By Wayne Curtis
This is an article excerpt from the Spring 2021 edition of American Archaeology Magazine. Become a member of The Archaeological Conservancy for your complimentary subscription.
Not much is left of the Remer property. Located in Philadelphia’s Kensington-Fishtown neighborhood, the lot wasn’t very large to begin with— just shy of twenty feet wide and a shade over 150 feet deep. It contained a house that was occupied from the late-eighteenth through the mid-nineteenth centuries by the descendants of Matthew Remer, who immigrated here from Germany in the 1750s. When the last of the Remers moved out, the lot passed through various hands over the decades.
The Remer property was eventually acquired by the Pennsylvania Department of Transportation (PennDOT) in the 1960s to accommodate I-95, the new interstate highway being built along the East Coast that stretches from Maine to Florida. Not long after came the earth movers and cement mixers and hard-hatted workers, who built a tall and imposing concrete abutment on the property that had all the subtlety of a medieval fortification. All that remained of the lot was a narrow, weedy strip that served as a repository for discarded coffee cups and windblown litter.
But that strip has yielded a vast treasure trove of local history. Archaeologists excavating it have recovered some 250 Native American artifacts dating from approximately 1200 to 500 B.C. They have also found a series of ten barrel and box privies, which contained some 25,000 Euro-American artifacts ranging from a single domino to an English pearlware bowl.

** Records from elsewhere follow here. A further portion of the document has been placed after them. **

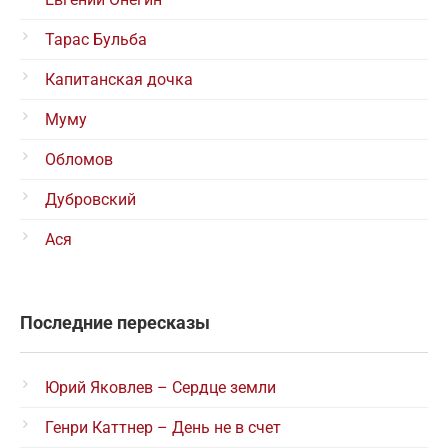
Тарас Бульба
Капитанская дочка
Муму
Обломов
Дубровский
Ася
Последние пересказы
Юрий Яковлев – Сердце земли
Генри Каттнер – День не в счет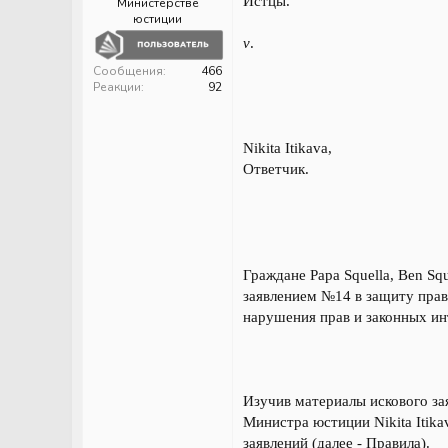
Истцы.
Министерстве
юстиции
v
.
Сообщения
466
Реакции
92
Nikita Itikava,
Ответчик.
Граждане Papa Squella, Ben Sq
заявлением №14 в защиту прав 
нарушения прав и законных ин
Изучив материалы искового зая
Министра юстиции Nikita Itik
заявлений (далее - Правила).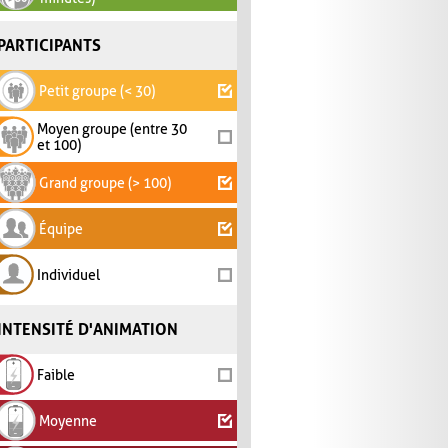
PARTICIPANTS
Petit groupe (< 30)
Moyen groupe (entre 30
et 100)
Grand groupe (> 100)
Équipe
Individuel
INTENSITÉ D'ANIMATION
Faible
Moyenne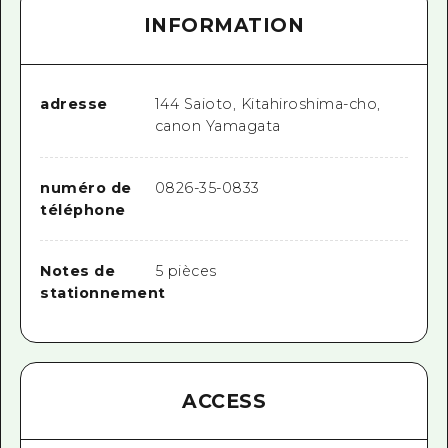
INFORMATION
adresse
144 Saioto, Kitahiroshima-cho,
canon Yamagata
numéro de
0826-35-0833
téléphone
Notes de
5 pièces
stationnement
ACCESS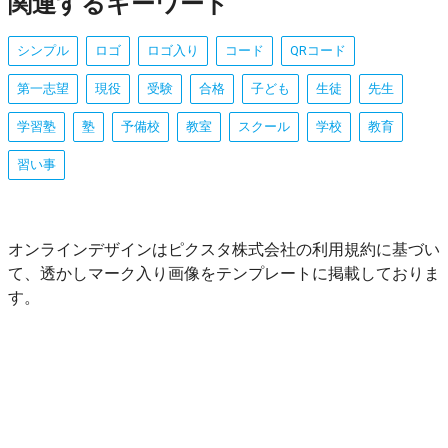
関連するキーワード
シンプル
ロゴ
ロゴ入り
コード
QRコード
第一志望
現役
受験
合格
子ども
生徒
先生
学習塾
塾
予備校
教室
スクール
学校
教育
習い事
オンラインデザインはピクスタ株式会社の利用規約に基づい
て、透かしマーク入り画像をテンプレートに掲載しておりま
す。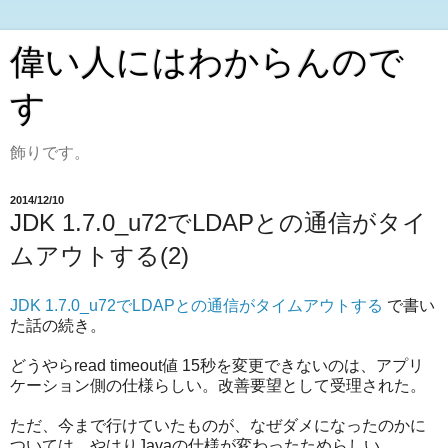
偉い人にはわからんので
す
飾りです。
2014/12/10
JDK 1.7.0_u72でLDAPとの通信がタイ
ムアウトする(2)
JDK 1.7.0_u72でLDAPとの通信がタイムアウトする
で書い
た話の続き。
どうやらread timeout値 15秒を変更できないのは、アプリ
ケーション側の仕様らしい。改善要望として受理された。
ただ、今まで行けていたものが、なぜダメになったのかに
ついては、やはりJavaの仕様が変わったためらしい。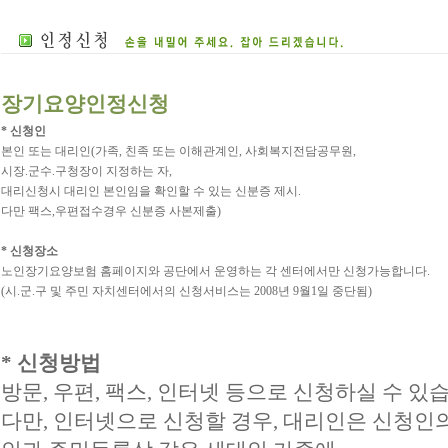
장기요양인정신청
* 신청인
본인 또는 대리인(가족, 친족 또는 이해관계인, 사회복지전담공무원,
시장.군수.구청장이 지정하는 자,
대리신청시 대리인 본인임을 확인할 수 있는 신분증 제시.
다만 팩스,우편접수경우 신분증 사본제출)
* 신청장소
노인장기요양보험 홈페이지와 공단에서 운영하는 각 센터에서만 신청가능합니다.
(시.군.구 및 주민 자치센터에서의 신청서비스는 2008년 9월1일 중단됨)
* 신청방법
방문, 우편, 팩스, 인터넷 등으로 신청하실 수 있
다만, 인터넷으로 신청할 경우, 대리인은 신청인의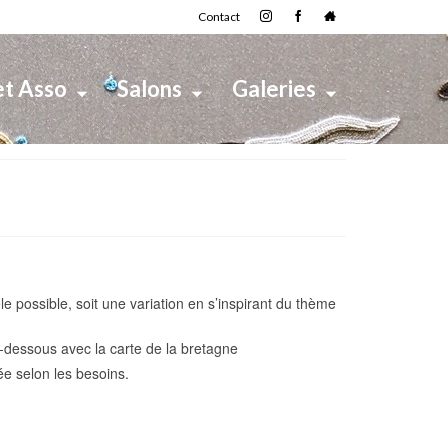
Contact
et Asso
Salons
Galeries
le possible, soit une variation en s’inspirant du thème
-dessous avec la carte de la bretagne
e selon les besoins.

“And at the bottom of one of them, we found a pair of eyeglasses,” said Doug Mooney, a senior archaeologist with AECOM, a Fortune 500 engineering firm that is involved in the reconstruction of the Girard Avenue interchange segment of I-95 as well as the archaeological work that, mandated by the National Historic Preservation Act and the National Environmental Policy Act, precedes the construction. The team sought advice from experts in historic eyewear. ”And they looked at (the glasses), and they were like, you guys have no idea what you have here,” Mooney said. Eyeglass experts have flown over from Germany just to inspect them. It turns out they may be the oldest eyeglasses ever found in America.